Cellist Maya Beiser's approach to pop and rock covers might seem old hat to Portland audiences. After all, our city is the home of the Portland Cello Project, who have transformed everything from Beck to Brubeck into cello-based fantasias. Smartly, though, Beiser's joining forces with PCP for her TBA performance, which'll showcase material from her recent album, Uncovered, in which she tackles Nirvana, Led Zeppelin, and other rock-radio staples, turning them into cello extravaganzas. She'll also do material from contemporary compositions like Michael Harrison's Just Ancient Loops. NL PSU Lincoln Performance Hall, 1620 SW Park, Mon Sept 15, 8:30 pm, $24-30.

Cynthia Hopkins, A Living Documentary

If there's a raw nerve running and throbbing through every minute of Cynthia Hopkins' one-woman show, it's this: The people who make theater don't also make money. Or at least not a lot of it. And certainly not as much as the people who pay to see the art that's being made. As a conceit, it's hardly surprising or new. But plopped on a stripped-down set with songs and wacky characters and a good amount of misery, Hopkins manages to transform her semi-personal, semi-fictional tale of woe into something fresh. DCT Winningstad Theatre, 1111 SW Broadway, Mon Sept 15, 6:30 pm, and Tues Sept 16, 6:30 pm, $20-25.

Mammalian Diving Reflex, All the Sex I've Ever Had

Inventive and fun, Canadian "culture production workshop" Mammalian Diving Reflex creates work "designed to bring people together in new and unusual ways," just like your swinger uncle is always bragging about doing. (You might remember MDR from a few TBAs ago, when their great "Haircuts by Children" performance offered attendees free haircuts from adorable, scissor-wielding children.) For this TBA, they're presenting All the Sex I've Ever Had, in which a group of elderly Portlanders will let audiences listen in on their sex stories—opening up, so to speak, dialogues about "intimacy, age, youth-obsessed culture, and sex," all thanks to several lifetimes' worth of sweet, sweet memories of fuckin'. Hey, maybe your uncle will be one of them. EH Portland State University: Shattuck Hall Annex, 1914 SW Park, Wed Sept 17, 7 pm, Thurs Sept 18, 7 pm, Fri Sept 19, 7 pm, and Sat Sept 20, 7 pm, $20-25.

Data excerpt —

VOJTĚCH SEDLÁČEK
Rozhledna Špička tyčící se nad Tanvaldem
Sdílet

Your task — Pick up the TBA festival previews after their last sentence and keep them going.

Task output —
Jack Ferver, Mon, Ma, Mes

The "post-production Q&A" sessions that follow theatrical and dance performances are more often than not stilted and unintentionally hilarious, with the performer either answering questions that are stultifyingly dumb, or responding in a stultifyingly pompous manner. Jack Ferver, the NYC-based dancer/choreographer/writer, turns this concept on its ear by giving pre-written questions to his audience to read aloud, and for him to answer—taking the crowd on an unscheduled trip through the deepest (and sometimes funniest) recesses of his mind. Expect a high level of camp alongside fits of psychosexual ennui. WSH Ecotrust Building, 721 NW 9th, Thurs Sept 18, 6:30 pm, Fri Sept 19, 6:30 pm, and Sat Sept 20, noon, $16-20.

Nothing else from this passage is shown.